How to complete this task – Your response should contain every line from the data below that holds the string "installation".

====== Input records

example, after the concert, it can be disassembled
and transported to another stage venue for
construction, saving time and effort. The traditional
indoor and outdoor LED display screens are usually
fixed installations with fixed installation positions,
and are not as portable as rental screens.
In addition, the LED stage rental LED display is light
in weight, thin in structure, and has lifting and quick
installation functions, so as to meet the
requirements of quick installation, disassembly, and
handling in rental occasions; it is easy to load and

============

Answer box –
fixed installations with fixed installation positions,
installation functions, so as to meet the
requirements of quick installation, disassembly, and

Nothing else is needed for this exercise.